Ao ter conhecimento que o Conselho de Estado foi interrompido, porque um dos seus membros teve de se ausentar para assistir a um jogo de futebol, lembrei-me o incidente ocorrido em Atenas, na antiquíssima Grécia. Estava Demóstenes a desertar do ambão, expondo os importantes negócios da cidade, quando lhe chega aos ouvidos sussurros e zunzuns abafados. Alonga os olhos estupefacto e verifica, surpreso, que o ilustríssimo auditório, constituído por: políticos, anciões e povo, estavam abstratos. – Uns, dormitavam; outros, cochichavam; e ainda outros, bocejavam, escancarando a boca como púcaros destapados. Então Demóstenes, estende o braço, espalma a mão direita e, sereno, declara: – Vou interromper, para contar curta história… O estadista empertiga-se: Ateniense necessita de negociar na cidade vizinha. Ajusta, com alquilador, preço, e aluga burrito.

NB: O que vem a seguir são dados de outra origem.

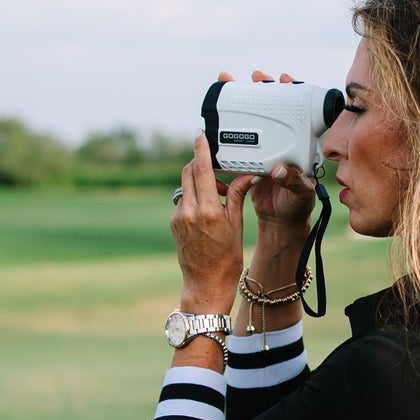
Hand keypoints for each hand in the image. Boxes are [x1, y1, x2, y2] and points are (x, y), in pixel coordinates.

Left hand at [171, 129, 246, 310]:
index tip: (200, 134)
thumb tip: (246, 176)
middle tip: (218, 173)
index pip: (201, 170)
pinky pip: (183, 201)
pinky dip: (194, 198)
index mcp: (208, 211)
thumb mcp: (236, 225)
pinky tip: (207, 212)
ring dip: (199, 184)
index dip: (201, 149)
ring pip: (185, 187)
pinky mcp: (174, 224)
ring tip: (217, 198)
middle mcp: (189, 212)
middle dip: (201, 165)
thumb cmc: (226, 260)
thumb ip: (235, 196)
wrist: (206, 285)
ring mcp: (178, 218)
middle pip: (189, 172)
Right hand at [216, 71, 317, 231]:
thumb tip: (279, 169)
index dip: (293, 92)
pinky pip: (241, 136)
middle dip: (264, 88)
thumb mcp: (300, 193)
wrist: (279, 221)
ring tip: (232, 83)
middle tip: (256, 77)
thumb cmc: (297, 206)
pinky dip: (231, 124)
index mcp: (300, 146)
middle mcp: (284, 142)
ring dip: (245, 100)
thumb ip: (292, 181)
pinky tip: (221, 113)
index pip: (299, 111)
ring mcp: (266, 147)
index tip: (283, 80)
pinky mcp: (250, 156)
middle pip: (275, 108)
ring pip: (257, 118)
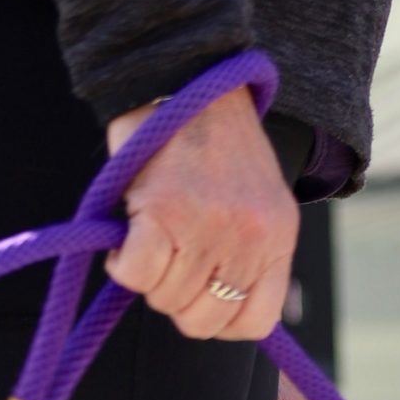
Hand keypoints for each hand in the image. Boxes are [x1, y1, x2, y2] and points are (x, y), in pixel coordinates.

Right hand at [105, 84, 296, 342]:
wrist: (187, 76)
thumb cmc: (212, 142)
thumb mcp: (255, 201)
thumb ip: (249, 252)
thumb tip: (219, 307)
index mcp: (278, 239)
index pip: (255, 323)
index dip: (219, 318)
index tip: (199, 290)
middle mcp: (249, 238)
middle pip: (202, 320)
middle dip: (176, 298)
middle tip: (166, 257)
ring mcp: (209, 226)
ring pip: (166, 298)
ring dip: (146, 276)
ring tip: (148, 234)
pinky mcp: (164, 211)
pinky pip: (136, 275)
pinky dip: (122, 264)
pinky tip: (126, 238)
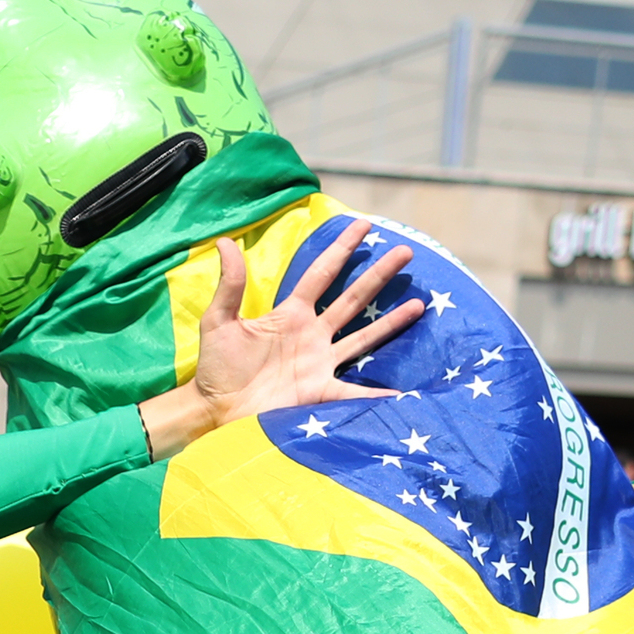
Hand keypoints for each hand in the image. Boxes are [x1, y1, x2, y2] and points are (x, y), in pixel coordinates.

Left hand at [181, 218, 423, 435]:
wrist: (214, 408)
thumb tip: (226, 241)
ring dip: (391, 322)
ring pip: (363, 337)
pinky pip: (353, 392)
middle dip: (378, 275)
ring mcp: (319, 362)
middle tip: (405, 252)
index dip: (341, 249)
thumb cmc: (216, 365)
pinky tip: (400, 394)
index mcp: (291, 313)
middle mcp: (312, 334)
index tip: (364, 225)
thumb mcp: (220, 320)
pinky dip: (375, 395)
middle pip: (352, 298)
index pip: (321, 273)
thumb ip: (230, 284)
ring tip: (419, 303)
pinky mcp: (319, 391)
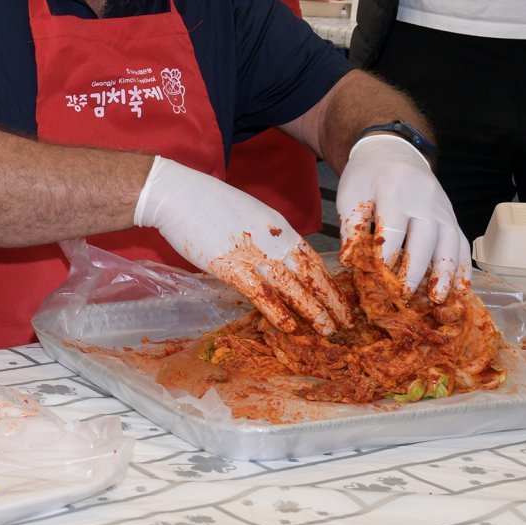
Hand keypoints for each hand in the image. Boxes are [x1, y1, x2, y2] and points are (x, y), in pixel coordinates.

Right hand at [134, 156, 352, 334]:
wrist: (178, 194)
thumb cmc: (207, 203)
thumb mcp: (248, 215)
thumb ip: (265, 237)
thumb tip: (274, 257)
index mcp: (279, 227)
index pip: (312, 259)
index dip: (329, 282)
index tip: (339, 300)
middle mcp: (274, 240)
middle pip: (311, 274)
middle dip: (331, 300)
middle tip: (347, 322)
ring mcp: (254, 254)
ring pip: (293, 287)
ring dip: (313, 310)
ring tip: (328, 330)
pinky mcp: (232, 267)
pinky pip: (261, 293)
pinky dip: (278, 311)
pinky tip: (290, 327)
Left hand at [337, 134, 467, 300]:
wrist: (392, 151)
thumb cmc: (366, 177)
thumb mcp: (350, 195)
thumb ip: (351, 226)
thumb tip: (353, 261)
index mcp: (394, 190)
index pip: (394, 228)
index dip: (387, 256)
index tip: (380, 280)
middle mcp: (424, 199)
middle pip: (426, 237)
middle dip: (417, 270)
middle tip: (406, 296)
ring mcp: (442, 207)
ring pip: (451, 241)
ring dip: (447, 272)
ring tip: (441, 298)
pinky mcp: (451, 216)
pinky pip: (462, 242)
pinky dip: (463, 266)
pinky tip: (460, 288)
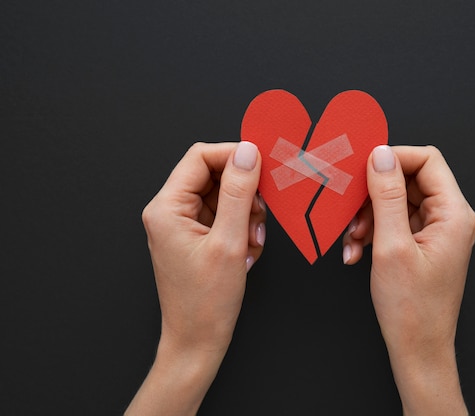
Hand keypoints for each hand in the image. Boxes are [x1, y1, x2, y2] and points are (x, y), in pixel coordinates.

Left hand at [126, 141, 265, 415]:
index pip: (201, 157)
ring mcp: (183, 224)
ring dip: (246, 214)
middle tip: (261, 214)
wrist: (198, 341)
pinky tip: (247, 251)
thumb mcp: (229, 242)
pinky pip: (225, 216)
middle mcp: (170, 211)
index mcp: (167, 207)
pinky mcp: (196, 236)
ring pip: (224, 196)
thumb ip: (238, 192)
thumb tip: (247, 152)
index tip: (263, 166)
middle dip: (244, 192)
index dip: (234, 156)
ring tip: (253, 241)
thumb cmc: (206, 302)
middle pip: (214, 175)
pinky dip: (242, 228)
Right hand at [343, 145, 474, 414]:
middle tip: (350, 211)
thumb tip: (381, 156)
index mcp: (454, 214)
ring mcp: (435, 232)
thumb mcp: (392, 246)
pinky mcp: (421, 244)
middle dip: (373, 195)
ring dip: (368, 216)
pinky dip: (371, 232)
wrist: (417, 349)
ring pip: (396, 202)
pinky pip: (393, 223)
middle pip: (408, 180)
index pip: (427, 160)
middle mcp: (449, 218)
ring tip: (353, 240)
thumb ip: (386, 196)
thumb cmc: (412, 309)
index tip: (362, 168)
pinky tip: (356, 252)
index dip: (393, 158)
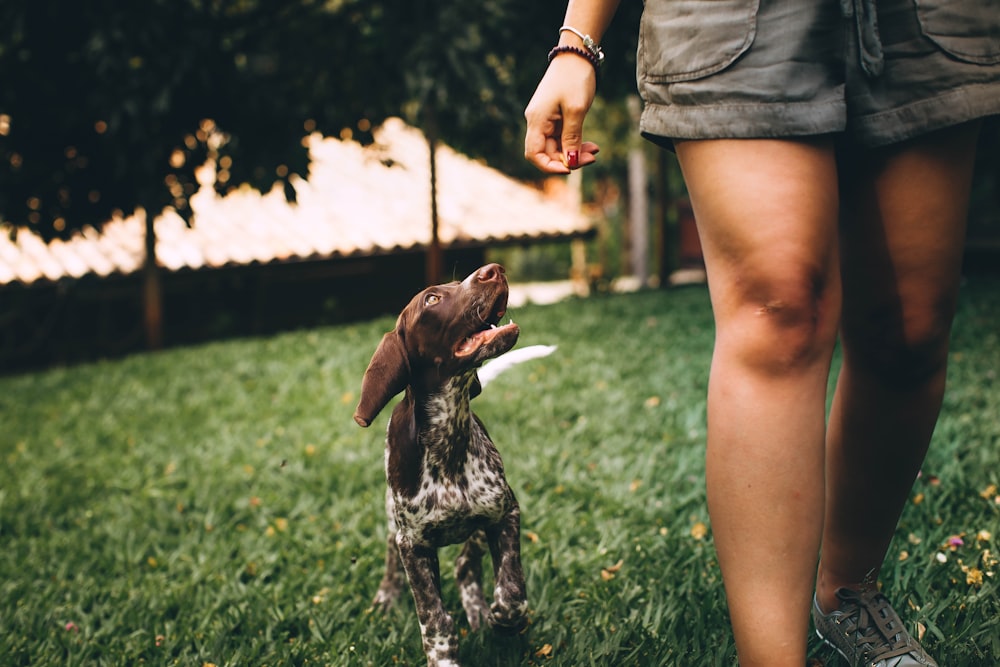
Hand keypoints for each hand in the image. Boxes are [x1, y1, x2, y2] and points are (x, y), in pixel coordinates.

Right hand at [524, 54, 600, 173]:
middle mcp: (538, 122)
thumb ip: (572, 138)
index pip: (534, 154)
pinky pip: (563, 137)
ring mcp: (546, 120)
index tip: (570, 169)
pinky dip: (576, 143)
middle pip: (548, 153)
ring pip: (557, 147)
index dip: (549, 166)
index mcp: (537, 120)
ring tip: (595, 151)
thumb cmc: (574, 78)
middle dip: (569, 159)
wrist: (577, 54)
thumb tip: (571, 162)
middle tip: (593, 158)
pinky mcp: (556, 117)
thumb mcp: (576, 110)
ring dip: (575, 152)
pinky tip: (591, 145)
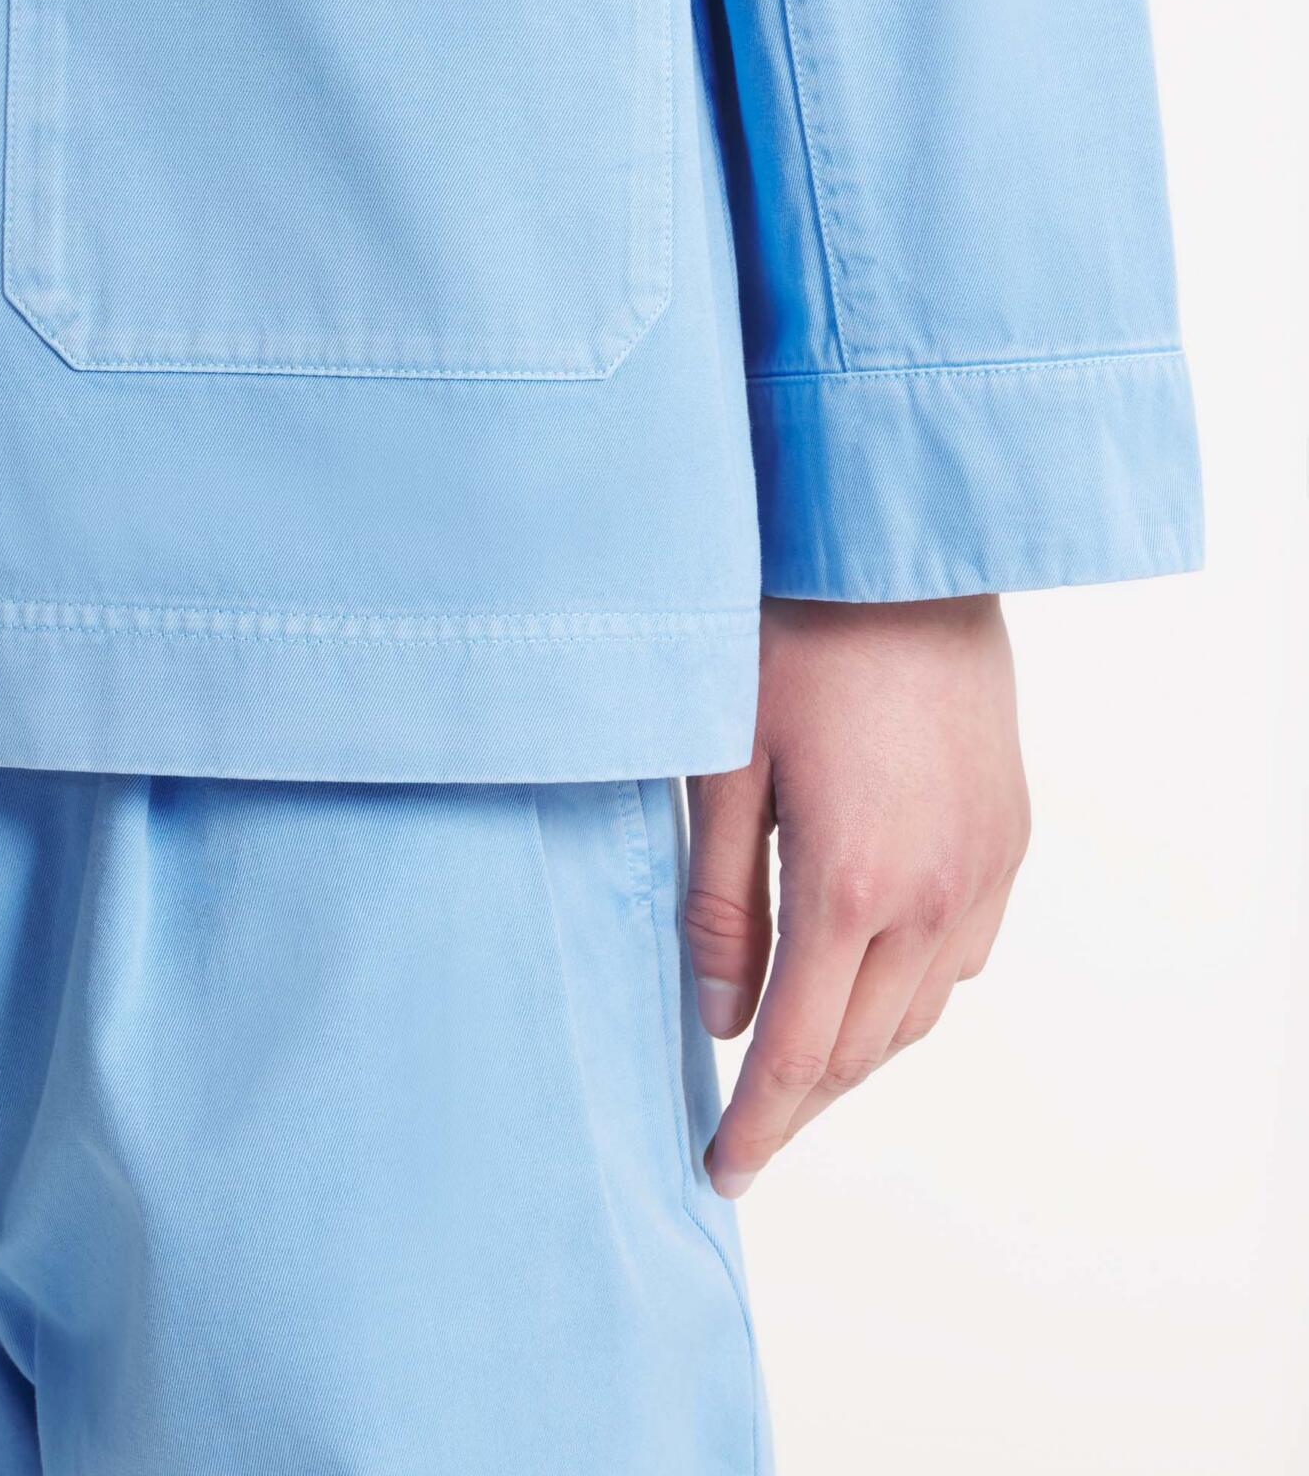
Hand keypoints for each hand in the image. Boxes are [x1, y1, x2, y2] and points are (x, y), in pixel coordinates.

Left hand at [691, 594, 1028, 1197]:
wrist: (902, 557)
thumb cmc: (791, 642)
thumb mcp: (723, 767)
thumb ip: (719, 903)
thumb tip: (720, 1020)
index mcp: (849, 884)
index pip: (799, 1051)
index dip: (757, 1123)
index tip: (721, 1171)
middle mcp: (932, 895)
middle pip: (864, 1047)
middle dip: (800, 1098)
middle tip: (746, 1127)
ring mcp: (982, 867)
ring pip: (921, 1011)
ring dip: (859, 1049)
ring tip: (798, 1062)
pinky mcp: (1008, 835)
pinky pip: (964, 955)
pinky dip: (912, 990)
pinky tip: (869, 975)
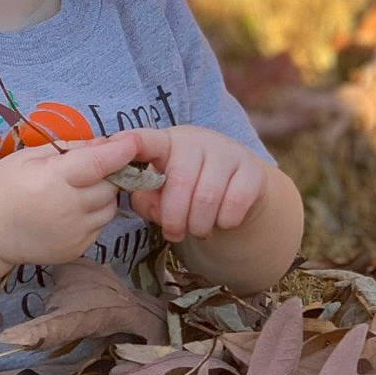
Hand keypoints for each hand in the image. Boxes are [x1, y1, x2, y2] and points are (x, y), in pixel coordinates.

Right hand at [0, 131, 141, 265]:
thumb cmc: (3, 187)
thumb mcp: (28, 157)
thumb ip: (69, 149)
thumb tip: (104, 143)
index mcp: (52, 181)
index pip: (97, 164)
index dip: (119, 152)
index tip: (133, 141)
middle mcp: (67, 209)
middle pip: (109, 186)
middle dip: (108, 173)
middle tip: (92, 168)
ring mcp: (74, 233)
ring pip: (109, 207)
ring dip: (103, 195)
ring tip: (78, 190)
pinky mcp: (76, 249)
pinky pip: (99, 226)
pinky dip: (93, 215)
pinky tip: (71, 211)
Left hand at [124, 124, 270, 242]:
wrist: (237, 190)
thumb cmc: (188, 190)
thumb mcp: (161, 192)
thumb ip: (145, 197)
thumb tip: (144, 198)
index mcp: (166, 143)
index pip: (146, 140)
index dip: (134, 142)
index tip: (123, 145)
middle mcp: (197, 141)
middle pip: (181, 182)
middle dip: (174, 218)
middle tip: (174, 234)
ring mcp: (227, 153)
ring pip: (208, 197)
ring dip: (199, 225)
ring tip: (197, 230)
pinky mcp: (252, 171)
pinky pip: (235, 204)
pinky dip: (225, 222)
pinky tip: (221, 221)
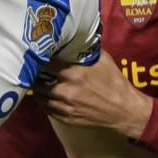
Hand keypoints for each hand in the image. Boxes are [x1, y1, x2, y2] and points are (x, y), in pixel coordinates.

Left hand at [35, 55, 151, 138]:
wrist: (124, 110)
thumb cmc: (115, 82)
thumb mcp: (103, 60)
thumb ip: (87, 50)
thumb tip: (76, 38)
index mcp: (73, 74)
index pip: (45, 63)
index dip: (40, 58)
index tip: (37, 54)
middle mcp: (65, 91)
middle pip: (38, 81)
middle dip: (35, 74)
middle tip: (34, 68)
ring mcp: (64, 107)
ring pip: (39, 97)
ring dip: (37, 88)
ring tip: (37, 81)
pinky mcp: (66, 119)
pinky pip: (46, 109)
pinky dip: (43, 101)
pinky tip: (45, 95)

Pelo ardor da tarde, o calor era abrasador. O rosto tisnado do comerciante reluzia de suor. A canícula era insuportável. Sufocado, o homem apeia-se e saboreia a sombra acolhedora do jerico. O alquilador, que o acompanhava, energicamente, repostou: – Eu aluguei-lhe o burro, mas não sua sombra… Se goza o sombreado, terá que negociar… atónico, o negociante, retruca iracundo: – Ora essa! Quem aluga o burro, aluga também sua sombra! Estavam na absurda altercação, quando… Demóstenes aparta-se do púlpito; compõe a prega da túnica; desce, paulatino, o palanque; simula ausentar-se, como aparenta maestro, concluída a sinfonia.
A multidão curiosa cresce e em uníssono, reclama, gesticula, delira: – Queremos saber o fim da história!… Morosamente, o estadista, galga o estreito estrado; acerca-se do ambão e de semblante sombrio, diz: – Ao expor os interesses de Atenas, estavam enfastiados; agora, que conto a história dum asno, acordais!…interessa-vos mais as aventuras de um jumento que o destino da Pátria!…
Muitas vezes, povo e alguns políticos, animam-se mais com questões de lana-caprina, do que assuntos importantes para a nação e benefícios para – trabalhadores, reformados e, ainda, para os infelizes que não auferem qualquer rendimento.